Быть может, и мне следовало включиться в этот иллюзорный поток жизни, стремительно проносящийся мимо меня? Как я жалела, что не могу жить так же просто и легко, как многие мои знакомые, просто плыть по течению, жить сегодняшним днем. Даже сутенерша Мадлена, несмотря на сложный невроз, была куда счастливее меня. И я решила сделать первый шаг к новой жизни – уверила пациентку, что буду счастлива стать гостьей ее салона и познакомиться с Симоной де Бовуар. Мне пора было выйти в свет, я давно уже нигде не бывала.
Но вечер у Мадлен предварился обедом с матерью.
C тех пор как она, вернувшись в Париж, с удивлением обнаружила, что отель «Ритц» реквизирован немцами, ее апартаменты с видом на Вандомскую площадь заняты каким-то генералом, а мебель и вещи вынесены в какую-то кладовую; с тех пор как она поселилась в двух скромных комнатах, выходивших окнами на улицу Камбон; с тех пор как она закрыла Дом моделей – ей больше нравилось вести замкнутый образ жизни.
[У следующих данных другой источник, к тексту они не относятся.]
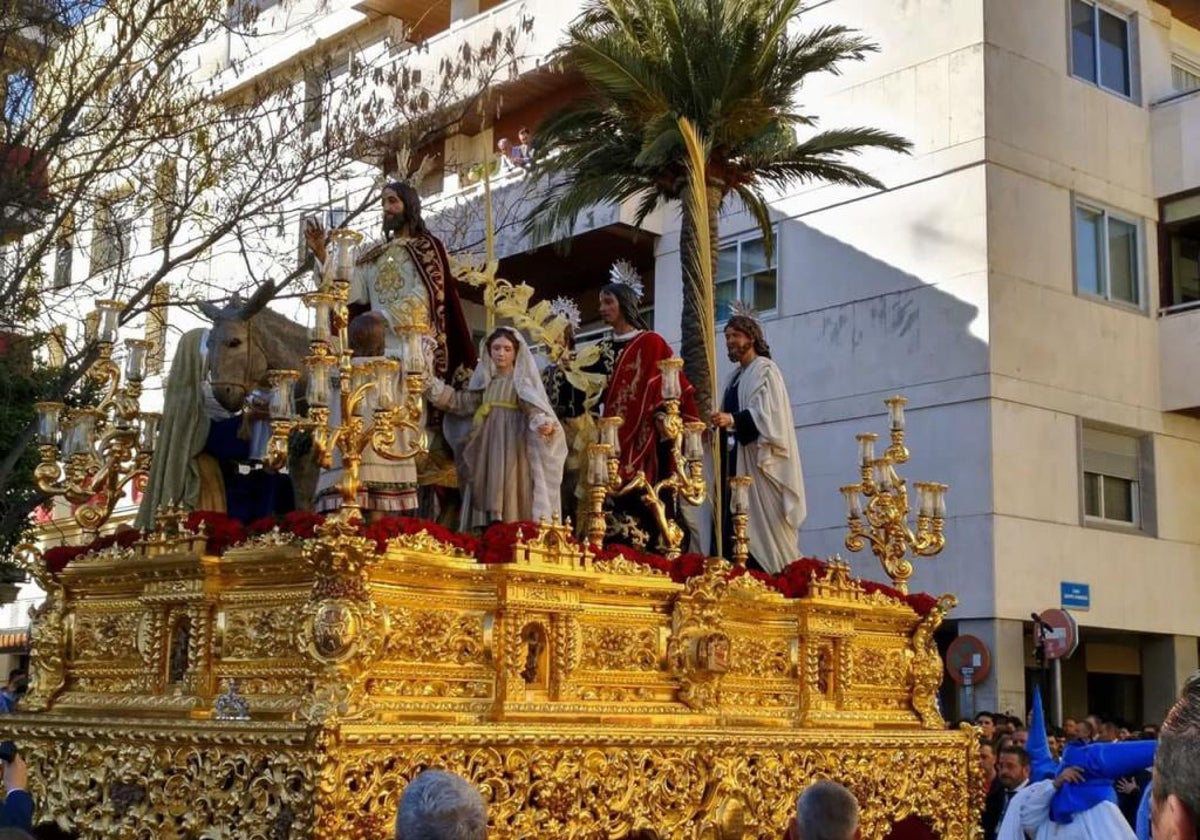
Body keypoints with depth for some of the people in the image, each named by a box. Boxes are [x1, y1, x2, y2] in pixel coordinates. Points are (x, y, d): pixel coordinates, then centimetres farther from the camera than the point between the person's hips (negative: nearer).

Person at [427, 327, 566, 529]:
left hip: (512, 448, -6)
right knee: (488, 494, 2)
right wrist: (434, 388, 12)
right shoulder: (485, 380, 15)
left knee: (511, 497, -10)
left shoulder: (522, 380, -2)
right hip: (487, 447, 6)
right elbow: (462, 402, 18)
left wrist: (543, 423, -35)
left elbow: (534, 409, -14)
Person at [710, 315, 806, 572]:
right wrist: (719, 423, 7)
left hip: (757, 459, -8)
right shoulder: (734, 377, 22)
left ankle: (771, 574, -13)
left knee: (760, 521, -13)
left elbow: (768, 413, -17)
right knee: (734, 520, -1)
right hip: (735, 459, 8)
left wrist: (733, 419, -31)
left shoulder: (765, 370, -2)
– Знаешь, Вороненок, в душе я так и осталась диковатой девочкой из провинции, воспитанной при монастыре… В сущности, мне всегда достаточно было скромной кельи с белеными стенами и старого сада за окном, а весь этот блеск и мишура – не для меня.
Эти слова прозвучали особенно смешно в обеденном зале ресторана «Максим», отличавшегося кричащей роскошью. Я улыбнулась, но Шанель и бровью не повела. Если она бралась играть роль, то играла ее до конца.
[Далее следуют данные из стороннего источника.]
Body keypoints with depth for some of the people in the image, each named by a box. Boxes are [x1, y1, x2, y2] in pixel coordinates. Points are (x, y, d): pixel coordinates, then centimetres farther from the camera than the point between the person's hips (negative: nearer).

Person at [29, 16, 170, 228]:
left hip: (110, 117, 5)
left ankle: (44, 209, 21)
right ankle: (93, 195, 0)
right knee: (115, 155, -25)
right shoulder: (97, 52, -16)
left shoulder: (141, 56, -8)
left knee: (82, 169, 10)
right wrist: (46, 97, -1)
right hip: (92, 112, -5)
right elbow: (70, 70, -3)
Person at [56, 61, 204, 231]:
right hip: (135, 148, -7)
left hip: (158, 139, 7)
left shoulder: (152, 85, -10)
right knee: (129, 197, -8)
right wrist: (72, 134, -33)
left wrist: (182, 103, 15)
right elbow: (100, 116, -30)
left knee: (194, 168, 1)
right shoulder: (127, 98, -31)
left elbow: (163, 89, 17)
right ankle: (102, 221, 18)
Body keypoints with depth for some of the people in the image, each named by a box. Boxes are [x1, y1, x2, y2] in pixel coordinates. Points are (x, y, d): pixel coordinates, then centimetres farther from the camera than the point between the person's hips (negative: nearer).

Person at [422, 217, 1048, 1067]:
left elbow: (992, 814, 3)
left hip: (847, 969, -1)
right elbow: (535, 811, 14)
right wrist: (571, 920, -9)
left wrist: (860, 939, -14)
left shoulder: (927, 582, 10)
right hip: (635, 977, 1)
– Да, да, я теперь живу как монахиня. Начала много читать. Жаль, что ты не заехала вчера. Мы очень мило провели время. Я прилегла на кушетку, а Серж читал мне вслух «Алую букву» Готорна.
– Мама, монахини не бывают в Гранд-опера. Их не посещают скандально известные писатели и поэты, вроде Кокто и Реверди. И балетные танцовщики не читают им вслух.
Говоря это, я вспомнила сестру Мари-Анж. Вспомнила ее усталое лицо и натруженные руки. Ее крошечную келью, заваленную книгами по садоводству, и узкую кровать, накрытую грубым шерстяным одеялом.
– Знаешь, одна моя знакомая монахиня из развлечений признавала только пение. Она говорила, что петь – лучший отдых, чем спать.
– Это, наверное, твоя знаменитая Мари-Анж? А знаешь, она права. Вот и я стала учиться пению. Беру уроки, да-да.
– Ты?
Вот это было и в самом деле забавно! Как-то в минуту откровенности мать рассказала мне, чем она занималась до того, как стать великой Мадемуазель. Пела в кабачке! Она преподнесла это как величайший секрет, хотя это был секрет Полишинеля, о котором знал весь мир. Сорок лет назад в Виши ее постигла неудача в амплуа певицы. Ни ее голос, довольно слабый, ни ее фигура, довольно тщедушная, не произвели впечатления на директоров увеселительных заведений, и ей пришлось до окончания сезона разливать целебную воду в павильоне «Гранд Гриль». И вот теперь она разучивает арии для бельканто из Верди, Пуччини и Массне!
Шанель рассказывала еще что-то о своих успехах в пении, но я погрузилась в свои мысли и почти не слышала ее, кроша трезубой вилочкой лимонную меренгу. Только когда мать смолкла, я подняла на нее глаза.
Она улыбалась. Улыбалась своей фирменной улыбкой, прославившей ее как писаную красавицу. Эта улыбка была еле заметным движением лицевых мускулов, но она освещала все ее лицо, приподнимала скулы, заставляла глаза блестеть, а губы гореть так, словно их только что целовали.